What you should do:
Each entry that follows is to be retyped exactly. Pictures do not belong in the copy.

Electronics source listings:
::::::

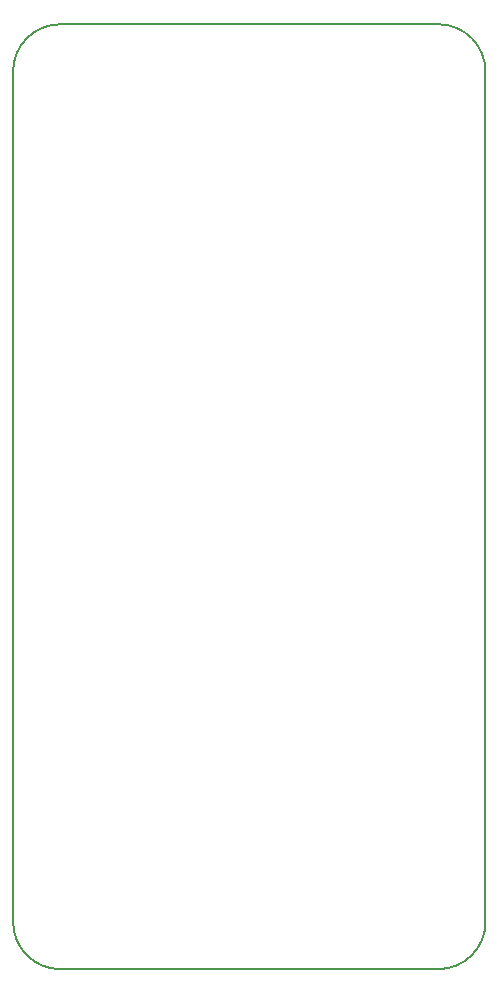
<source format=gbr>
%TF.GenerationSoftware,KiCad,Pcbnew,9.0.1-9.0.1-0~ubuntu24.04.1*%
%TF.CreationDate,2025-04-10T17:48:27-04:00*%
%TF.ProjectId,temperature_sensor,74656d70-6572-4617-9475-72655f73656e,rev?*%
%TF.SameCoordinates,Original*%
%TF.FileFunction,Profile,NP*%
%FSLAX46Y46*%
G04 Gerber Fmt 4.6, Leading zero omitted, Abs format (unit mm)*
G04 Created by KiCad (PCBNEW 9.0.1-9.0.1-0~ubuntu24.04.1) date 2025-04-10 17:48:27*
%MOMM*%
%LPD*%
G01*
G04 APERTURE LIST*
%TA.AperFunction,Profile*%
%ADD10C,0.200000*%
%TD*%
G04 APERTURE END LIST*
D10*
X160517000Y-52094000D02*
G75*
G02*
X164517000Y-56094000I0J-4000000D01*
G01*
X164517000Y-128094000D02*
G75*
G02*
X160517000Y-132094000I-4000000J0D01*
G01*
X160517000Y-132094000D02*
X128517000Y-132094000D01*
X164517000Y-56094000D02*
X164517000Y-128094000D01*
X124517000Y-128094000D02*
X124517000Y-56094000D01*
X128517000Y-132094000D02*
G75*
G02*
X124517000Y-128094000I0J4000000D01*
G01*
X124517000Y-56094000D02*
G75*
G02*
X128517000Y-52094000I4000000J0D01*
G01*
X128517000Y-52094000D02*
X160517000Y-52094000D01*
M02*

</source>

::::::

Answer to the problem:
<source format=gbr>
%TF.GenerationSoftware,KiCad,Pcbnew,9.0.1-9.0.1-0~ubuntu24.04.1*%
%TF.CreationDate,2025-04-10T17:48:27-04:00*%
%TF.ProjectId,temperature_sensor,74656d70-6572-4617-9475-72655f73656e,rev?*%
%TF.SameCoordinates,Original*%
%TF.FileFunction,Profile,NP*%
%FSLAX46Y46*%
G04 Gerber Fmt 4.6, Leading zero omitted, Abs format (unit mm)*
G04 Created by KiCad (PCBNEW 9.0.1-9.0.1-0~ubuntu24.04.1) date 2025-04-10 17:48:27*
%MOMM*%
%LPD*%
G01*
G04 APERTURE LIST*
%TA.AperFunction,Profile*%
%ADD10C,0.200000*%
%TD*%
G04 APERTURE END LIST*
D10*
X160517000Y-52094000D02*
G75*
G02*
X164517000Y-56094000I0J-4000000D01*
G01*
X164517000Y-128094000D02*
G75*
G02*
X160517000Y-132094000I-4000000J0D01*
G01*
X160517000Y-132094000D02*
X128517000Y-132094000D01*
X164517000Y-56094000D02*
X164517000Y-128094000D01*
X124517000Y-128094000D02*
X124517000Y-56094000D01*
X128517000Y-132094000D02*
G75*
G02*
X124517000Y-128094000I0J4000000D01*
G01*
X124517000Y-56094000D02*
G75*
G02*
X128517000Y-52094000I4000000J0D01*
G01*
X128517000Y-52094000D02*
X160517000Y-52094000D01*
M02*

</source>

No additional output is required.